Türkiye siyasi ve toplumsal tarihinin en önemli günlerinden geçiyor. Kürt sorununun çatışmaya, silaha, ölüme terk edilmesi her gün yeni acıları getiriyor. 40 yıldır bu ülkenin dört bir tarafına cenazeler gidiyor. Birileri iktidarlarını korumak için savaşı körüklüyor. Bizse hep ‘onurlu barış’ dedik. Demeye de devam ediyoruz. Son asker ölümlerinden sonra Bahçeli Efendi başta olmak üzere iktidar temsilcileri partimize, seçmenimize, halklara etmedik hakaret bırakmadığı gibi; partimiz karanlık odaklara hedef gösterildi.

Bahçeli Efendi ve MHP’nin yönlendirmesiyle davranan/konuşan AKP’li Beyefendiler!

Siz karşınızda foncular, dolandırıcılar, üç kuruş için davasını da memleketi de satacak; yani size benzeyen insanlar mı var sanıyorsunuz?Bu lafları duyup, korkacak, tırsacak yürek yoksunu, bilinç yoksunu parti ve insanlar mı var sanıyorsunuz? Yaptığı her konuşmada “barış” çağrısı yapan Eş Genel Başkanı’mız Tuncer Bakırhan’ı, milletvekillerimizi pespaye bir dille tehdit edenler! Şunu iyi bilin ki şeref ve onurdan payesini almamış olanlara papuç bırakmaz. Cürmünüz kadar yer yakarsınız. Haddiniz bileceksiniz.”

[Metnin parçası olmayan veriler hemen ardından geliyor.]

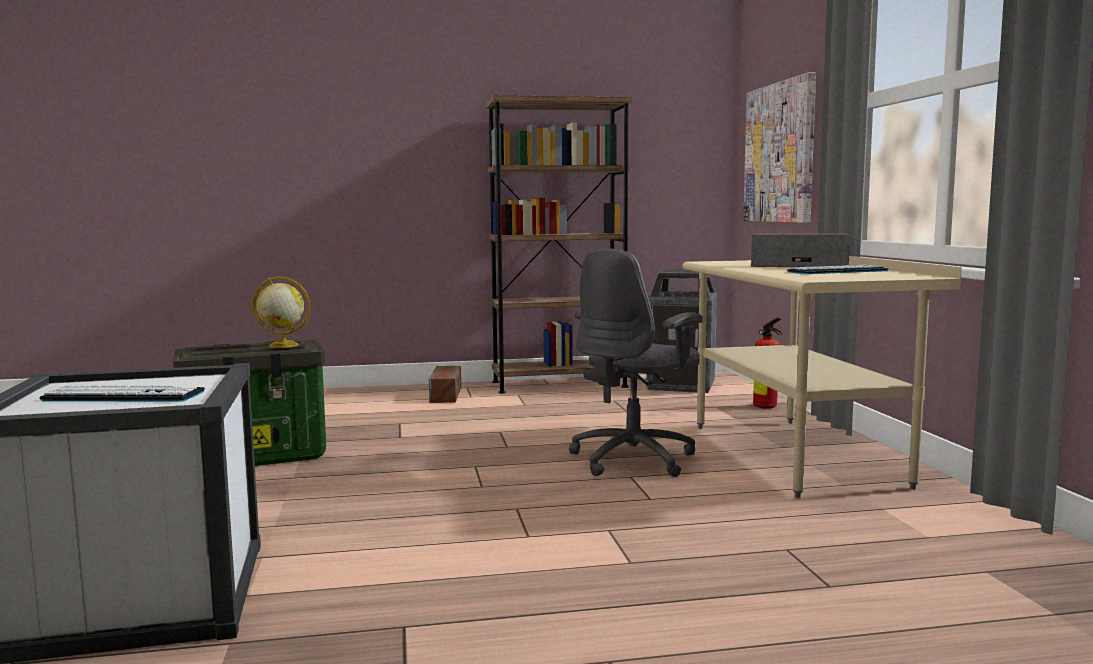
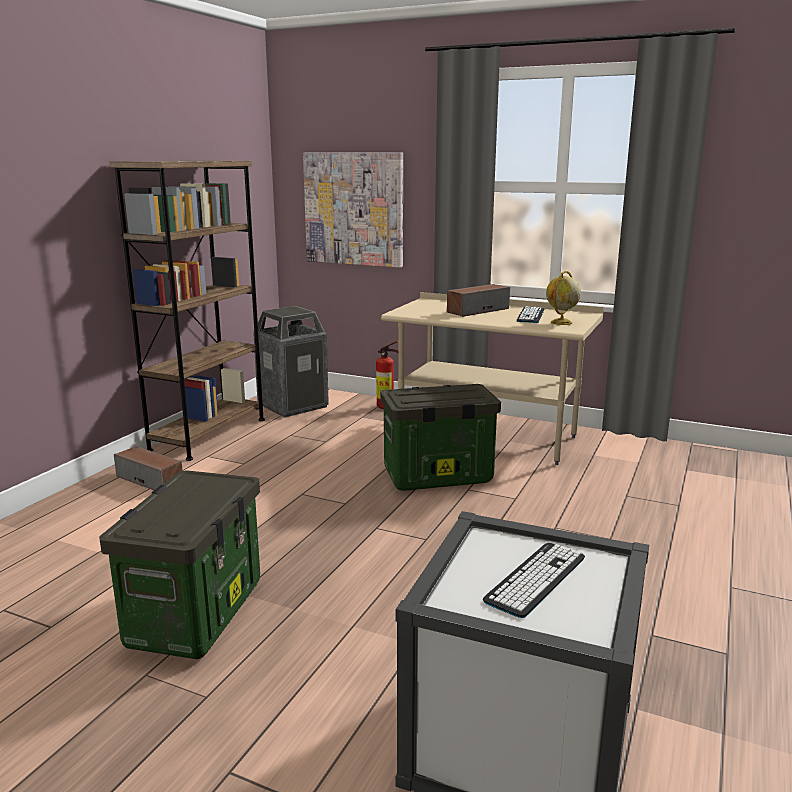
camera: 55 degrees left, 10 degrees up
globe [252,277,310,348] -> globe moved to [546,271,581,325]
grey office chair [569,249,703,477] -> storage box [380,384,501,491]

Ülkeye en çok zararı siz verdiniz

Sınır ötesi operasyonlar için her defasında “Ne işiniz var, Libya’da, Suriye’de, Irak’ta” dedik.Hakketen ne işiniz var? Bu iktidar güvenlik dedikçe sınırlarımız dünyanın en güvenliksiz sınırlarına döndü. Kürtle barışmamak için IŞİD’çisi, El Nusracısı sınırları hallaç pamuğuna çevirmesine müsaade ettiniz. Şu bilinmeli ki sınırı da ülkenin iç ve dış güvenliğinin garantisi de barış siyasetidir. Bu ülkenin kanayan yarası Kürt sorununa çözüm bulmaktır.Bu ülkeye en büyük zararı veren, bölen, çatıştıran “Kürt yoktur, Alevi yoktur” diyen tekçi ırkçı zihniyettir. Bu ülkede milyonlarca Kürt var. Bu ilkede 72 milletten, inançtan insan var.Bu ülkeyi birleştirecek, bütünleştirecek şey farklılıklarımızla, eşit bir şekilde bu ülkede yaşayabilmektir. Demokrasi budur. Türkiye gibi bir ülkeye de yakışacak olan budur.

Meclis’e çağrı

DEM Parti olarak bizler bu sorunun Meclis zemininde de çözümü için her türlü sorumluluğu almaya hazırız. Halk savaş naraları değil çare bekliyor, çözüm istiyor. Siyaset kurumunu göreve çağırdığımızda neden birilerinin zoruna gidiyor. Meclis bugün sorumluluk almayacaksa ne zaman sorumluluk alacak. Meclis savaşın onay merkezi değil barışın kurucu iradesi olmalıdır. Bu Meclis ya sorumluluk tarihe geçecek ya da diğer Meclisler gibi büyük kayıplara neden olan Kürt meselesinin vebalini yaşayacak.